City of gladiators presents 3-D feast
MUĞLA – Anadolu Agency
AA PhotosStructures that have been unearthed in the ancient city of Stratonikeia, located in the western province of Muğla’s Yatağan district, will allow visitors to journey back in time with 3-D technology.
The 2015 excavation work has recently ended in the ancient city of Stratonikeia, one of the world’s largest marble cities and home to many civilizations.
Excavations head Professor Bilal Söğüt, said Stratoniekeia was known as the city of love and gladiators. He said excavations had been ongoing in various parts of the ancient city, and that the structures from the Hellenistic, Roman, Byzantine, Anatolian beylics, Ottoman and Republic eras still survived as a whole.
Söğüt said they had gradually unearthed each structure in the city, from the entrance gate of the city to the emperors’ temple and from the Roman bath to Turkish houses. Conservation and restoration work was also done in 2015.
He said they tried to protect the structures in the city as best as possible, working to unearth structures as whole pieces. He added, “During the excavations last year, 202 artifacts were unearthed. After the work was done, we delivered them to the Muğla Museum. The structures here are spectacular. The findings already provide us important data about their history.”
Excavation and restoration in 2016
Söğüt said the Beylics Bath in the ancient city would be opened to tourists with the “Stratonikeia beylics era Seljuk bath relief, restitution and restoration” project.
“The top of the 600-year-old Beylics Bath will be covered with glass to prevent damage and visitors will be able to visit the bath. The Şaban Ağa Mosque will be restored thanks to the support of the mayor. In this way, the mosque, the bath and the village square will be completely revived. We will continue working on the Emperors’ Temple this year. The ancient city is home to artifacts from every era,” the professor said.

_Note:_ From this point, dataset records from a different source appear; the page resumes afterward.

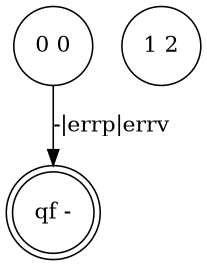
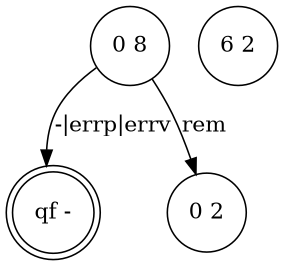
  digraph {
    node [shape=circle]
    "qf -" [shape=doublecircle]
-   "0 0"
-   "1 2"
+   "0 0" [label="0 8"]
+   "0 2"
+   "1 2" [label="6 2"]
    "0 0" -> "qf -" [label="-|errp|errv"]
+   "0 0" -> "0 2" [label=rem]
  }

Söğüt said one of the pleasing developments was that Stratonikeia was included in the temporary list of the UNESCO World Heritage, and said, “This made us very happy. We will continue working for the permanent list. The construction of the reception center and the master plan of the city continue in collaboration with the General Directorate of the Cultural Heritages and Museums. When they are done, we will apply to the permanent list.”
When the reception center is finished, Söğüt said they expected to welcome more tourists in the ancient city. The most important part of the project is the reception center where tourists will enter the city and find useful information regarding the sites, according to Söğüt.
“When the works are done, people will be able to see many structures in the city. We have revived many parts of the city with 3-D [projections]. Visitors will see the Emperors’ Temple, the Western and Northern Street and the Gymnasium as a whole in the entrance of the city. They will like seeing the old structures with 3-D; this is why we ‘revive’ a structure in the city with 3-D every year,” Söğüt said.